Allegheny Faces Possible Water Lawsuit In W.Va.

ALBRIGHT, W.Va. (AP) - Allegheny Energy must clean up alleged arsenic releases into the Cheat River watershed from a coal-fired power plant in northern West Virginia or face a federal lawsuit, three environmental groups said Monday.

The releases come from coal ash at Allegheny's Albright power plant in Preston County and violate the Clean Water Act, the West Virginia Highlands Conservancy, West Virginia Rivers Coalition, and the West Virginia Chapter of the Sierra Club said in a joint statement. Federal law requires a 60-day notice of intent to sue for Clean Water Act violations.

An Allegheny spokesman said the company has not seen the lawsuit and declined to comment.

The groups claim Allegheny's own information shows illegal arsenic discharges occurred between July and October last year from the 292-megawatt, coal-fired plant in Albright.

"Allegheny is responsible for keeping toxic runoff out of the water," Sierra Club spokesman Jim Sconyers said in a statement. "But they haven't done the job. It's time to do the job right, so people and aquatic animals don't pay for Allegheny's ash disposal with harm to our health and safety."

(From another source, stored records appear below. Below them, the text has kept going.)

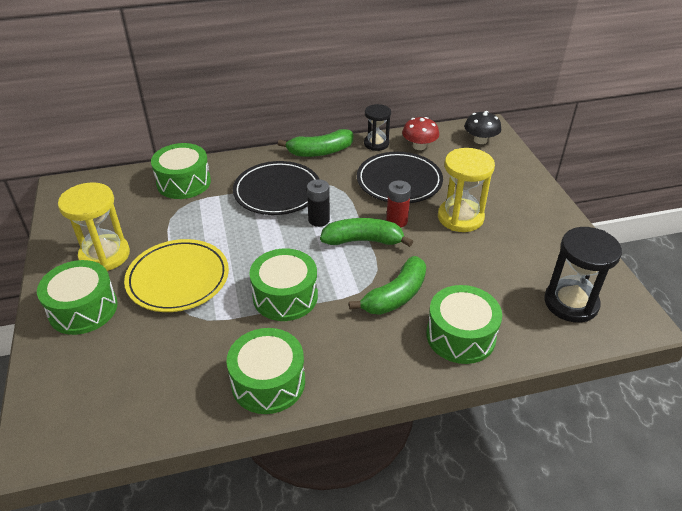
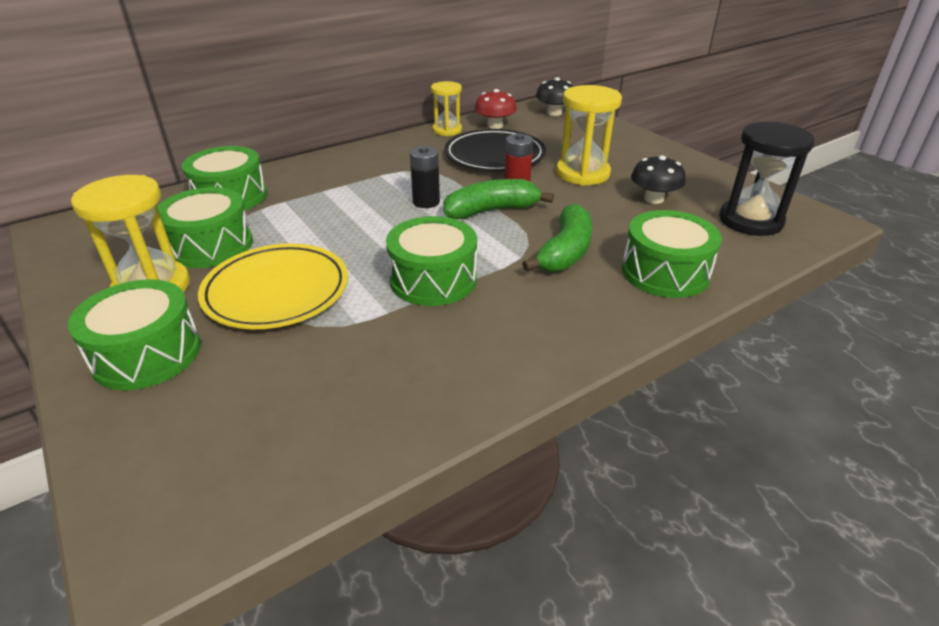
camera: 20 degrees left, 5 degrees down
(268, 382) = (470, 372): green drum -> green drum (211, 245)
(277, 192) = (358, 186): black plate -> none
(320, 152) = (388, 145): green banana -> none
(376, 144) = (447, 130): black hourglass -> yellow hourglass
(503, 259) = (653, 199): none -> black mushroom

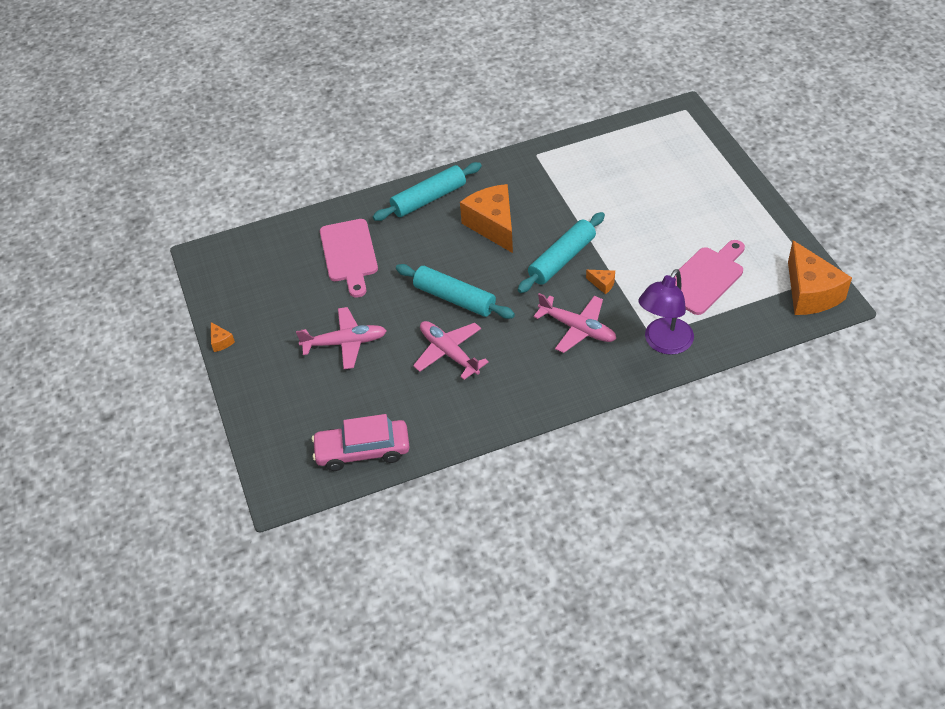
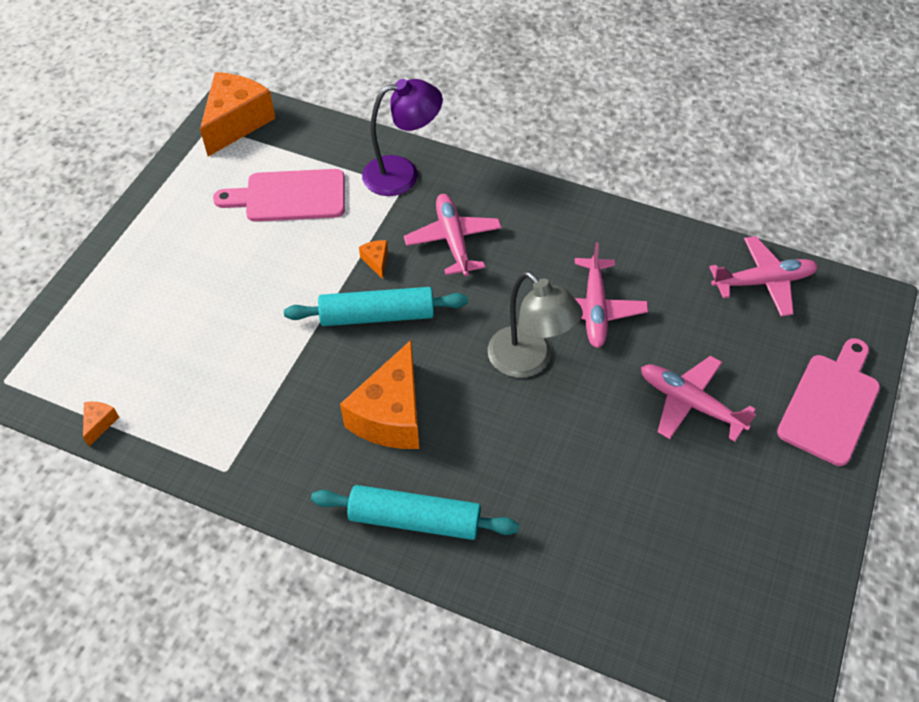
camera: 140 degrees left, 5 degrees up
(221, 342) = (835, 521): orange cheese -> orange cheese (99, 423)
(349, 254) = (585, 519): pink cutting board -> pink cutting board (830, 404)
(362, 451) = (763, 282): pink car -> pink plane
(454, 298) = (529, 361): turquoise rolling pin -> grey lamp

Arsenic in drinking water can cause cancer, nervous system damage and other problems.

The groups also claim that Allegheny is doing a poor job testing for selenium. The naturally occurring element is associated with coal mining in parts of West Virginia. Studies have found it's toxic to aquatic life and, in humans, high-level exposure can damage the kidneys, liver, and central nervous and circulatory systems.

Greensburg, Pa.-based Allegheny provides electric service to more than 1.5 million customers in Pennsylvania, West Virginia and Maryland.